SHAGA || THIRTY EIGHT

83.7K 11.4K 3.1K
                                    

Halo!

Aku update cepet, harap vote nya jangan bolong-bolong. Kalau nggak keberatan, cek ulang bab sebelumnya sambil baca ulang. Thankyou.

***

"Jadi..., kenapa mbak bisa di kurung?" tanya Shaga sesaat dia selesai membersihkan semua luka yang ada di wajah Mbak Nur. "Mbak di siksa?"

Mbak Nur tidak menjawab, dia menunduk, memerhatikan tangannya sendiri yang gemetar memegangi mug berisi teh hangat. "Mbak udah aman. Mbak nggak akan di kurung atau di siksa lagi. Aku yang bakal nolong mbak, dengan syarat mbak mau cerita semuanya."

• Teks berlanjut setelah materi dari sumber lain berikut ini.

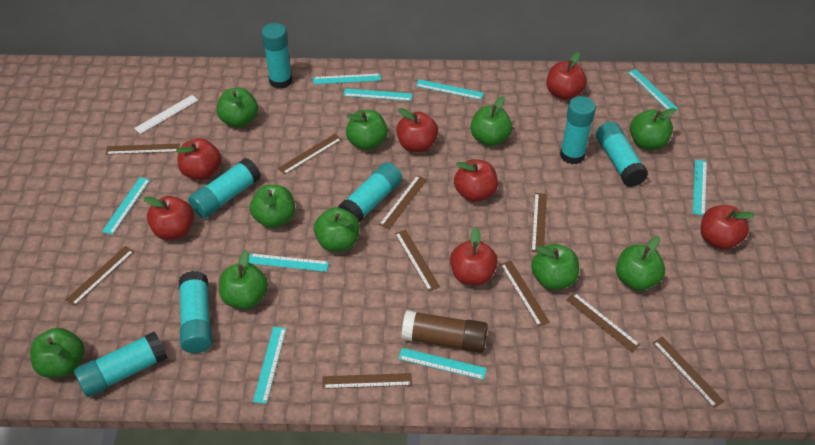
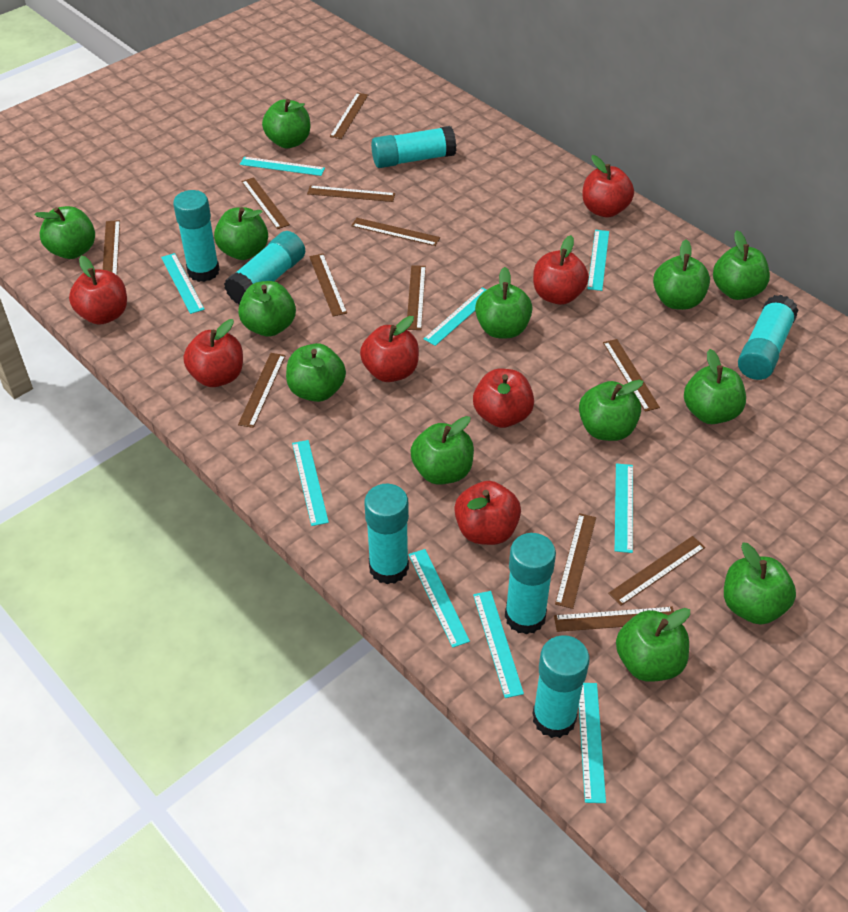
brown glue stick: [401,310,488,353] = 1 -> none = 0
brown ruler: [66,246,134,306] [106,144,180,155] [278,134,342,175] [322,373,412,389] [379,175,427,229] [395,229,440,291] [500,261,550,327] [531,193,547,252] [566,293,640,352] [653,336,724,408] = 10 -> [103,220,120,275] [238,353,285,428] [242,177,290,229] [307,186,395,202] [309,254,347,316] [330,93,368,139] [351,218,440,246] [407,265,426,330] [554,607,674,632] [555,513,596,609] [603,339,660,412] [608,536,705,606] = 12
green apple: [30,328,84,378] [217,88,258,128] [219,250,268,309] [250,185,295,228] [314,207,360,252] [346,110,388,150] [471,96,512,146] [531,244,579,290] [616,236,665,291] [630,108,676,150] = 10 -> [34,206,95,259] [214,207,268,260] [238,281,296,337] [262,99,310,148] [286,343,346,402] [410,416,474,485] [475,267,533,338] [579,380,644,441] [616,608,690,682] [653,239,710,310] [684,349,746,424] [713,230,770,300] [724,542,796,624] = 13
white ruler: [134,95,198,134] = 1 -> none = 0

Mbak Nur mengangguk, perlahan dia menatap wajah Shaga. "Hari itu malam sebelum Non meninggal, mbak masuk ke kamar non Natasya buat mastiin kondisi dia baik-baik aja, Den. Karena non udah di kurung selama tiga hari, tanpa di kasih makan sama Ibu."

"Di kurung?"

"Iya. Hari Minggu tepatnya, entah mereka pulang dari mana, non Natasya di pukul sama Ibu, sampai akhirnya non pingsan. Besoknya, non Natasya coba buat kabur tapi ketahuan dan berakhir di kurung. Mbak khawatir karena non nangis terus, mbak juga masuk beberapa kali ke kamar non buat pinjamin hape mbak biar bisa hubungi den Shaga supaya bisa nolongin non keluar dari rumah, tapi katanya den Shaga nggak mau jawab.

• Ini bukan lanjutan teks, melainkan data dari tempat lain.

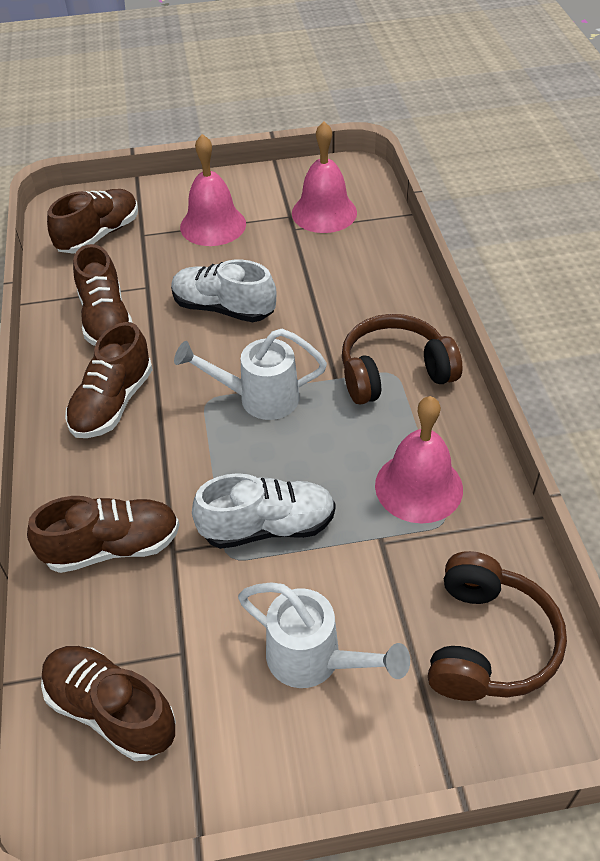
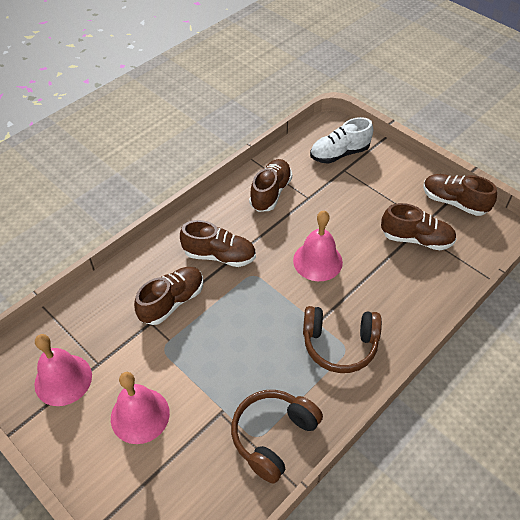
white shoe: [171,260,276,322] [192,473,336,549] = 2 -> [310,117,373,164] = 1
white watering can: [174,329,327,420] [238,582,410,688] = 2 -> none = 0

Di malam sebelum meninggal itu kondisi non udah bener-bener lemas, den. makanya mbak masuk ke kamar buat mastiin non baik-baik aja. Mbak keluar seudah minjamin hape mbak, beberapa menit kemudian, mbak balik lagi ke atas karena mau ambil hape itu. Tapi ternyata di dalam ada Ibu. Lagi marahin non habis-habisan. Kedengeran ada suara yang kebentur beberapa kali, jadi mbak nekat buat intip dari celah, dan ternyata Ibu yang lagi benturin kepala non ke meja belajar tanpa ampun. Seudah itu mbak nggak berani intip dan mutusin buat sembunyi di kamar mandi luar samping kamar non.

Gak lama dari situ, Ibu keluar dari kamar. Mbak masih di dalam kamar mandi posisinya, dan nggak sengaja dengar suara Ibu lagi teleponan sama orang, den."

"Teleponan? Sama siapa?"

Mbak Nur menunduk lagi, memainkan gelas di tangannya. "Mbak nggak tahu, siapa orangnya. Tapi yang mbak dengar itu. Ibu bilang udah lakuin apa yang orang itu suruh, sekarang transfer uangnya," jelas Mbak Nur. "Cuma itu, mbak nggak dengar lagi."

Kepala Shaga pening sekarang. Rasanya ingin meledak, tidak cukup penyesalan sekarang malah menambah kerumitan tentang kematian Natasya yang kemungkinan besarnya bukan bunuh diri.

"Nah seudah Ibu pergi ke lantai bawah, baru mbak Nur keluar dari kamar mandi, dan buru-buru masuk ke kamar non Natasya, tapi ternyata mbak terlambat. Karena non udah nggak ada."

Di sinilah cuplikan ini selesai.